*** Text block Section Begins ***

Hi,

Per assorted comments in this thread….a couple of observations from one WG 
chair.

It’s my sense at least that the WG was clear that there’s some interest in 
publishing an informational document about RPZ, given that it’s widely deployed 
and considered useful by certain admins in certain situations, but that such a 
potential RFC should have more detailed discussion than the initial draft of 
drawbacks and cautions regarding the use of this technology.

It also seemed to me that the usual rules apply: authors on a WG document are 
committed to working through WG discussion to consensus. If that doesn’t work 
out, the authors can be replaced or the document abandoned.

I still think there’s a possible consensus view that will allow a version of 
this document to proceed, if it meets the constraints we’ve discussed. If not, 
we will not have consensus to advance it, and an eventual WGLC will tell us so. 
As our AD pointed out, that’s awkward but hardly unprecedented.

Finally, folks should feel free to offer the cautions they think the document 
should include, but as Andrew already noted, text that claims to speak for the 
IAB or ISOC or other organizations is out of scope for us as an IETF WG and 
will not be added to the document.

*** Text block Section Ends ***
*** Data supplied Section Begins ***

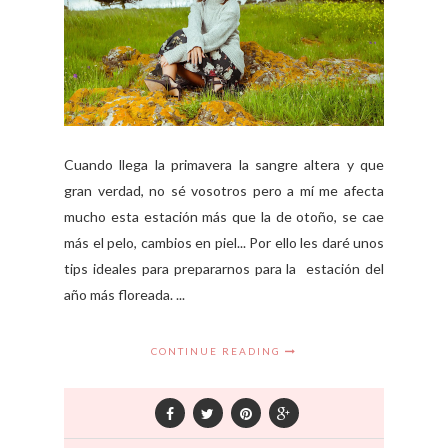
Cuando llega la primavera la sangre altera y que
gran verdad, no sé vosotros pero a mí me afecta
mucho esta estación más que la de otoño, se cae
más el pelo, cambios en piel... Por ello les daré unos
tips ideales para prepararnos para la estación del
año más floreada. ...
CONTINUE READING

*** Data supplied Section Ends ***

#### Exercise set:
1. Check statements (a), (b) and (c) against the RPZ message. For each, answer yes or no and quote the words of the message that decide it.
(a) The chair believes the working group showed some interest in publishing an informational document about RPZ.
(b) Text that claims to speak for the IAB can be added to the document if the working group agrees.
(c) The chair thinks no version of the document could reach consensus.
2. Write the next few lines of the RPZ message, starting after its last sentence.

#### Response list:
1.
(a) Yes: "the WG was clear that there’s some interest in publishing an informational document about RPZ"
(b) No: "text that claims to speak for the IAB or ISOC or other organizations is out of scope for us as an IETF WG and will not be added to the document."
(c) No: "I still think there’s a possible consensus view that will allow a version of this document to proceed, if it meets the constraints we’ve discussed."

2.
thanks,
Suzanne


> On Mar 13, 2017, at 3:46 AM, Ray Bellis <r...@bellis.me.uk> wrote:
> 
> On 13/03/2017 05:35, william manning wrote:
>> Joel,
>> 
>> I'd be happy to see the document proceed under two conditions:  1) it
>> becomes a WG document, subject to IETF change control, and 2) that the
>> disclaimer requested back on 20170103 be added to the document. To
>> refresh the collective mind, here is the missing text:
>> 
>> applicability statement.
>> 
>> This draft is documents a process and method for intercepting DNS
>> queries and fabricating responses to redirect the querier into a walled
>> garden or enclave that is NOT part of the open Internet. Adoption and
>> acceptance of this draft is an acknowledgement that the IETF, the IAB
>> and ISOC reject the principles espoused
>> at https://open-stand.org/about-us/principles/
>> <https://open-stand.org/about-us/principles/>, in particular article 3. 
>> Collective Empowerment insofar as the evolution of the DNS is concerned.
> 
> Very strong -1 against that text, here!
> 
> RPZ is already in very widespread use on the open Internet, especially
> as a means to protect end users against botnet C&C hosts.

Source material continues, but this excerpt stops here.